**Work request:** Restrict the output to the lines below starting at the one that contains "At the same" and ending at the one that contains "Offer placements that", and restate them word for word, both ends included.

**Data supplied:**

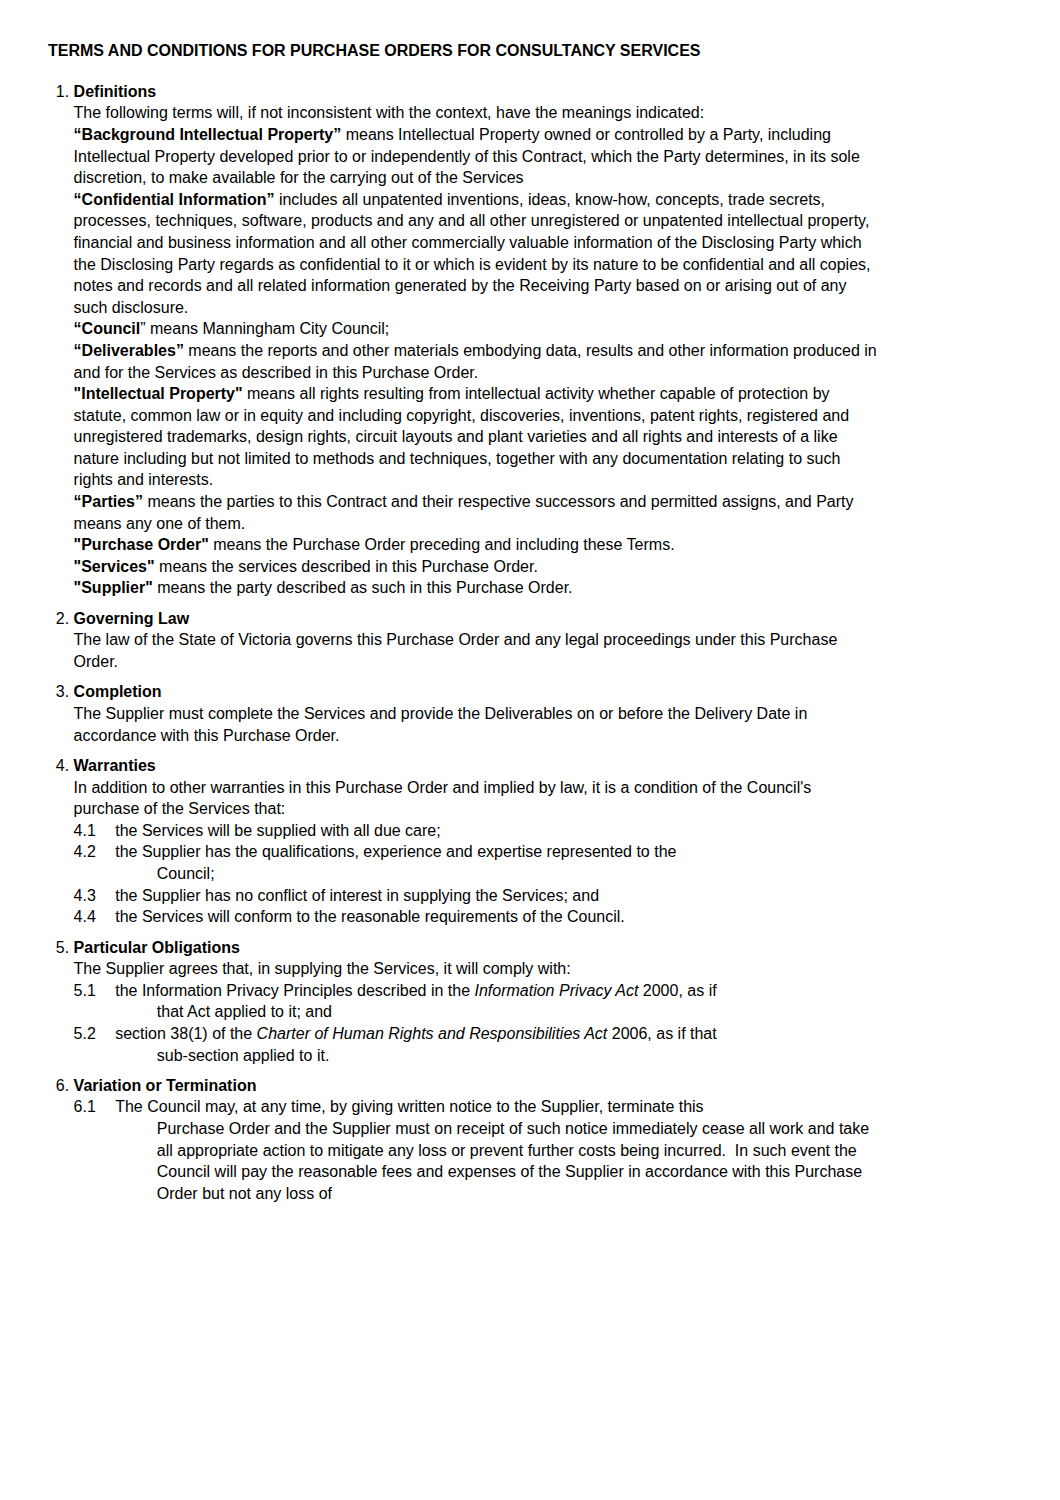TERMS AND CONDITIONS FOR PURCHASE ORDERS FOR CONSULTANCY SERVICES
Definitions
The following terms will, if not inconsistent with the context, have the meanings indicated:
“Background Intellectual Property” means Intellectual Property owned or controlled by a Party, including Intellectual Property developed prior to or independently of this Contract, which the Party determines, in its sole discretion, to make available for the carrying out of the Services
“Confidential Information” includes all unpatented inventions, ideas, know-how, concepts, trade secrets, processes, techniques, software, products and any and all other unregistered or unpatented intellectual property, financial and business information and all other commercially valuable information of the Disclosing Party which the Disclosing Party regards as confidential to it or which is evident by its nature to be confidential and all copies, notes and records and all related information generated by the Receiving Party based on or arising out of any such disclosure.
“Council” means Manningham City Council;
“Deliverables” means the reports and other materials embodying data, results and other information produced in and for the Services as described in this Purchase Order.
"Intellectual Property" means all rights resulting from intellectual activity whether capable of protection by statute, common law or in equity and including copyright, discoveries, inventions, patent rights, registered and unregistered trademarks, design rights, circuit layouts and plant varieties and all rights and interests of a like nature including but not limited to methods and techniques, together with any documentation relating to such rights and interests.
“Parties” means the parties to this Contract and their respective successors and permitted assigns, and Party means any one of them.
"Purchase Order" means the Purchase Order preceding and including these Terms.
"Services" means the services described in this Purchase Order.
"Supplier" means the party described as such in this Purchase Order.
Governing Law
The law of the State of Victoria governs this Purchase Order and any legal proceedings under this Purchase Order.
Completion
The Supplier must complete the Services and provide the Deliverables on or before the Delivery Date in accordance with this Purchase Order.
Warranties
In addition to other warranties in this Purchase Order and implied by law, it is a condition of the Council's purchase of the Services that:
4.1the Services will be supplied with all due care;
4.2the Supplier has the qualifications, experience and expertise represented to the Council;
4.3the Supplier has no conflict of interest in supplying the Services; and
4.4the Services will conform to the reasonable requirements of the Council.
Particular Obligations
The Supplier agrees that, in supplying the Services, it will comply with:
5.1the Information Privacy Principles described in the Information Privacy Act 2000, as if that Act applied to it; and
5.2section 38(1) of the Charter of Human Rights and Responsibilities Act 2006, as if that sub-section applied to it.
Variation or Termination
6.1 The Council may, at any time, by giving written notice to the Supplier, terminate this Purchase Order and the Supplier must on receipt of such notice immediately cease all work and take all appropriate action to mitigate any loss or prevent further costs being incurred. In such event the Council will pay the reasonable fees and expenses of the Supplier in accordance with this Purchase Order but not any loss of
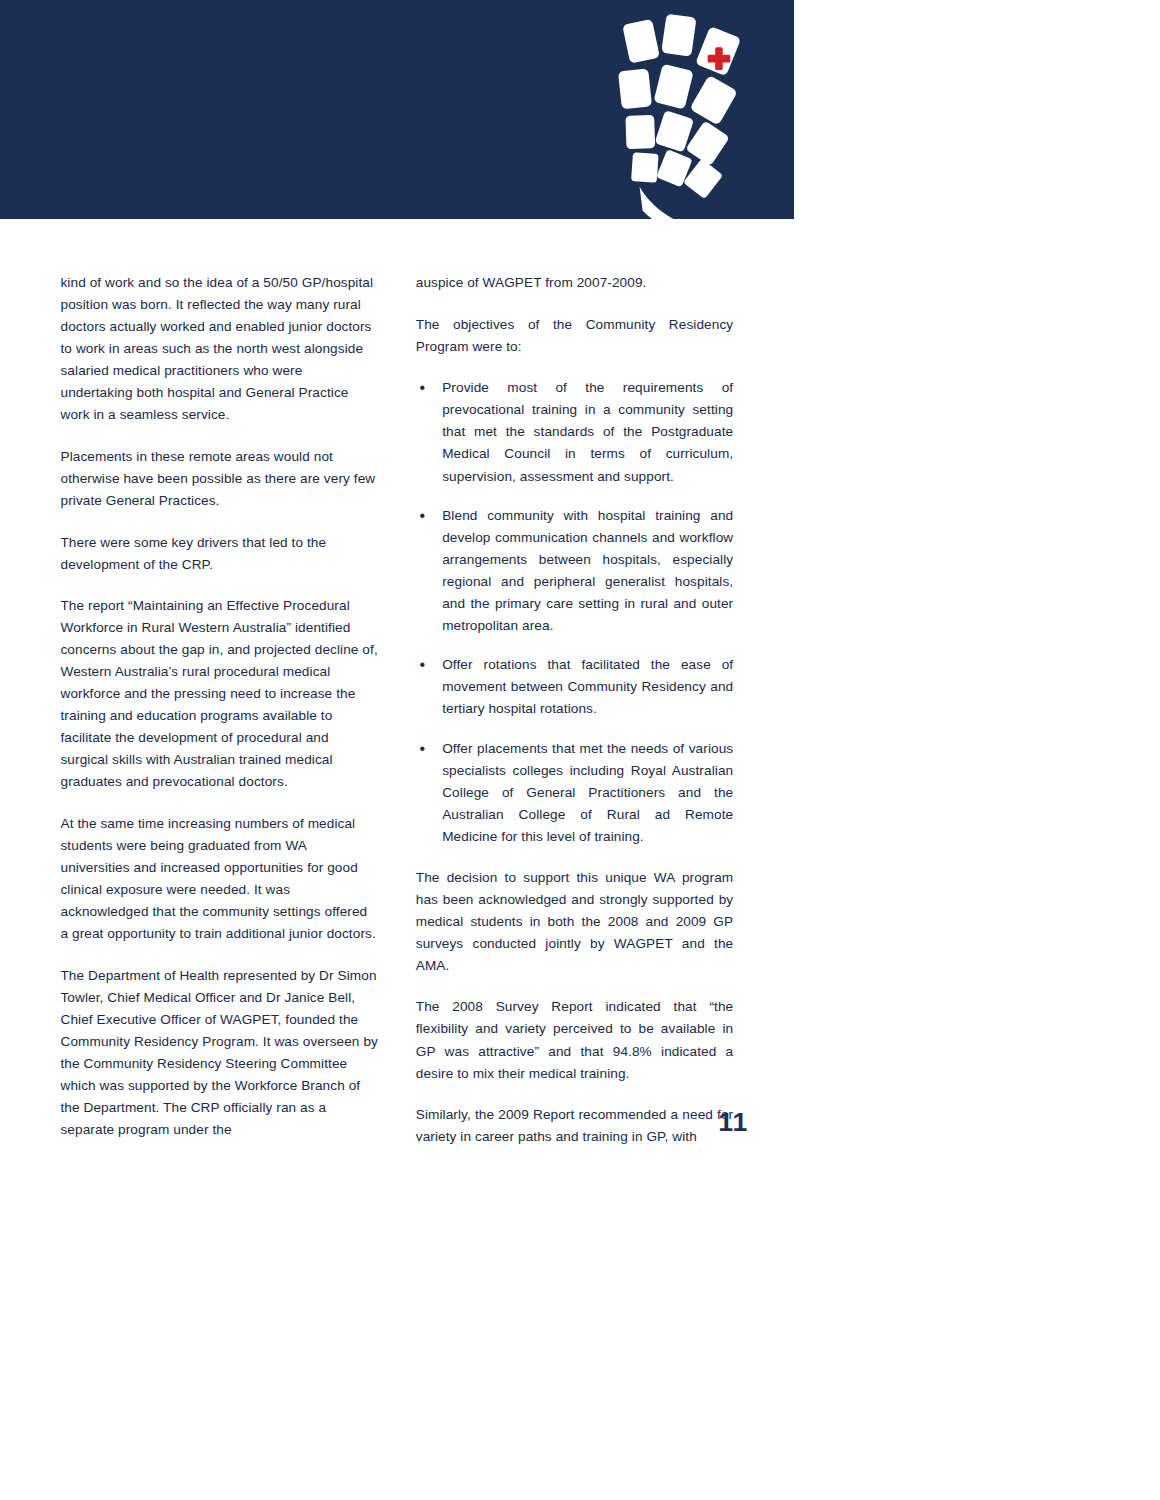kind of work and so the idea of a 50/50 GP/hospital position was born. It reflected the way many rural doctors actually worked and enabled junior doctors to work in areas such as the north west alongside salaried medical practitioners who were undertaking both hospital and General Practice work in a seamless service.
Placements in these remote areas would not otherwise have been possible as there are very few private General Practices.
There were some key drivers that led to the development of the CRP.
The report “Maintaining an Effective Procedural Workforce in Rural Western Australia” identified concerns about the gap in, and projected decline of, Western Australia’s rural procedural medical workforce and the pressing need to increase the training and education programs available to facilitate the development of procedural and surgical skills with Australian trained medical graduates and prevocational doctors.
At the same time increasing numbers of medical students were being graduated from WA universities and increased opportunities for good clinical exposure were needed. It was acknowledged that the community settings offered a great opportunity to train additional junior doctors.
The Department of Health represented by Dr Simon Towler, Chief Medical Officer and Dr Janice Bell, Chief Executive Officer of WAGPET, founded the Community Residency Program. It was overseen by the Community Residency Steering Committee which was supported by the Workforce Branch of the Department. The CRP officially ran as a separate program under the
auspice of WAGPET from 2007-2009.
The objectives of the Community Residency Program were to:
Provide most of the requirements of prevocational training in a community setting that met the standards of the Postgraduate Medical Council in terms of curriculum, supervision, assessment and support.
Blend community with hospital training and develop communication channels and workflow arrangements between hospitals, especially regional and peripheral generalist hospitals, and the primary care setting in rural and outer metropolitan area.
Offer rotations that facilitated the ease of movement between Community Residency and tertiary hospital rotations.
Offer placements that met the needs of various specialists colleges including Royal Australian College of General Practitioners and the Australian College of Rural ad Remote Medicine for this level of training.
The decision to support this unique WA program has been acknowledged and strongly supported by medical students in both the 2008 and 2009 GP surveys conducted jointly by WAGPET and the AMA.
The 2008 Survey Report indicated that “the flexibility and variety perceived to be available in GP was attractive” and that 94.8% indicated a desire to mix their medical training.
Similarly, the 2009 Report recommended a need for variety in career paths and training in GP, with
11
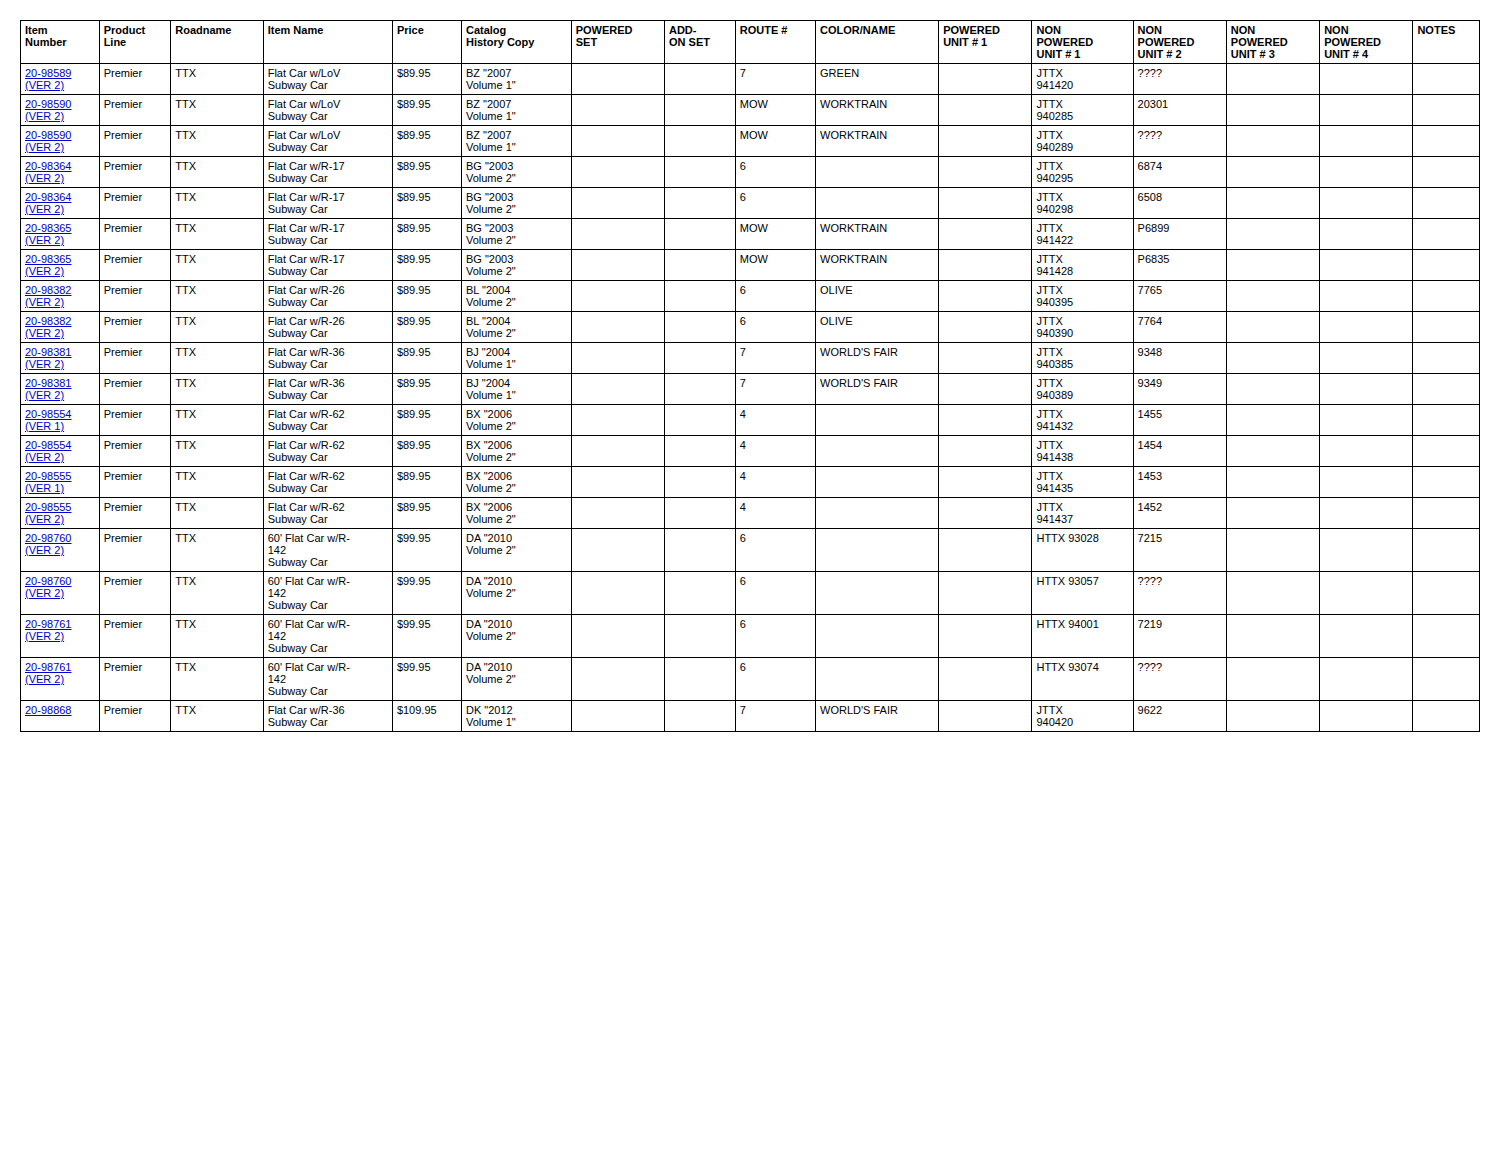| Item Number | Product Line | Roadname | Item Name | Price | Catalog History Copy | POWERED SET | ADD- ON SET | ROUTE # | COLOR/NAME | POWERED UNIT # 1 | NON POWERED UNIT # 1 | NON POWERED UNIT # 2 | NON POWERED UNIT # 3 | NON POWERED UNIT # 4 | NOTES |
| --- | --- | --- | --- | --- | --- | --- | --- | --- | --- | --- | --- | --- | --- | --- | --- |
| 20-98589 (VER 2) | Premier | TTX | Flat Car w/LoV Subway Car | $89.95 | BZ "2007 Volume 1" | | | 7 | GREEN | | JTTX 941420 | ???? | | | |
| 20-98590 (VER 2) | Premier | TTX | Flat Car w/LoV Subway Car | $89.95 | BZ "2007 Volume 1" | | | MOW | WORKTRAIN | | JTTX 940285 | 20301 | | | |
| 20-98590 (VER 2) | Premier | TTX | Flat Car w/LoV Subway Car | $89.95 | BZ "2007 Volume 1" | | | MOW | WORKTRAIN | | JTTX 940289 | ???? | | | |
| 20-98364 (VER 2) | Premier | TTX | Flat Car w/R-17 Subway Car | $89.95 | BG "2003 Volume 2" | | | 6 | | | JTTX 940295 | 6874 | | | |
| 20-98364 (VER 2) | Premier | TTX | Flat Car w/R-17 Subway Car | $89.95 | BG "2003 Volume 2" | | | 6 | | | JTTX 940298 | 6508 | | | |
| 20-98365 (VER 2) | Premier | TTX | Flat Car w/R-17 Subway Car | $89.95 | BG "2003 Volume 2" | | | MOW | WORKTRAIN | | JTTX 941422 | P6899 | | | |
| 20-98365 (VER 2) | Premier | TTX | Flat Car w/R-17 Subway Car | $89.95 | BG "2003 Volume 2" | | | MOW | WORKTRAIN | | JTTX 941428 | P6835 | | | |
| 20-98382 (VER 2) | Premier | TTX | Flat Car w/R-26 Subway Car | $89.95 | BL "2004 Volume 2" | | | 6 | OLIVE | | JTTX 940395 | 7765 | | | |
| 20-98382 (VER 2) | Premier | TTX | Flat Car w/R-26 Subway Car | $89.95 | BL "2004 Volume 2" | | | 6 | OLIVE | | JTTX 940390 | 7764 | | | |
| 20-98381 (VER 2) | Premier | TTX | Flat Car w/R-36 Subway Car | $89.95 | BJ "2004 Volume 1" | | | 7 | WORLD'S FAIR | | JTTX 940385 | 9348 | | | |
| 20-98381 (VER 2) | Premier | TTX | Flat Car w/R-36 Subway Car | $89.95 | BJ "2004 Volume 1" | | | 7 | WORLD'S FAIR | | JTTX 940389 | 9349 | | | |
| 20-98554 (VER 1) | Premier | TTX | Flat Car w/R-62 Subway Car | $89.95 | BX "2006 Volume 2" | | | 4 | | | JTTX 941432 | 1455 | | | |
| 20-98554 (VER 2) | Premier | TTX | Flat Car w/R-62 Subway Car | $89.95 | BX "2006 Volume 2" | | | 4 | | | JTTX 941438 | 1454 | | | |
| 20-98555 (VER 1) | Premier | TTX | Flat Car w/R-62 Subway Car | $89.95 | BX "2006 Volume 2" | | | 4 | | | JTTX 941435 | 1453 | | | |
| 20-98555 (VER 2) | Premier | TTX | Flat Car w/R-62 Subway Car | $89.95 | BX "2006 Volume 2" | | | 4 | | | JTTX 941437 | 1452 | | | |
| 20-98760 (VER 2) | Premier | TTX | 60' Flat Car w/R- 142 Subway Car | $99.95 | DA "2010 Volume 2" | | | 6 | | | HTTX 93028 | 7215 | | | |
| 20-98760 (VER 2) | Premier | TTX | 60' Flat Car w/R- 142 Subway Car | $99.95 | DA "2010 Volume 2" | | | 6 | | | HTTX 93057 | ???? | | | |
| 20-98761 (VER 2) | Premier | TTX | 60' Flat Car w/R- 142 Subway Car | $99.95 | DA "2010 Volume 2" | | | 6 | | | HTTX 94001 | 7219 | | | |
| 20-98761 (VER 2) | Premier | TTX | 60' Flat Car w/R- 142 Subway Car | $99.95 | DA "2010 Volume 2" | | | 6 | | | HTTX 93074 | ???? | | | |
| 20-98868 | Premier | TTX | Flat Car w/R-36 Subway Car | $109.95 | DK "2012 Volume 1" | | | 7 | WORLD'S FAIR | | JTTX 940420 | 9622 | | | |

**Answer box:**
At the same time increasing numbers of medical students were being graduated from WA universities and increased opportunities for good clinical exposure were needed. It was acknowledged that the community settings offered a great opportunity to train additional junior doctors.
The Department of Health represented by Dr Simon Towler, Chief Medical Officer and Dr Janice Bell, Chief Executive Officer of WAGPET, founded the Community Residency Program. It was overseen by the Community Residency Steering Committee which was supported by the Workforce Branch of the Department. The CRP officially ran as a separate program under the
auspice of WAGPET from 2007-2009.
The objectives of the Community Residency Program were to:
Provide most of the requirements of prevocational training in a community setting that met the standards of the Postgraduate Medical Council in terms of curriculum, supervision, assessment and support.
Blend community with hospital training and develop communication channels and workflow arrangements between hospitals, especially regional and peripheral generalist hospitals, and the primary care setting in rural and outer metropolitan area.
Offer rotations that facilitated the ease of movement between Community Residency and tertiary hospital rotations.
Offer placements that met the needs of various specialists colleges including Royal Australian College of General Practitioners and the Australian College of Rural ad Remote Medicine for this level of training.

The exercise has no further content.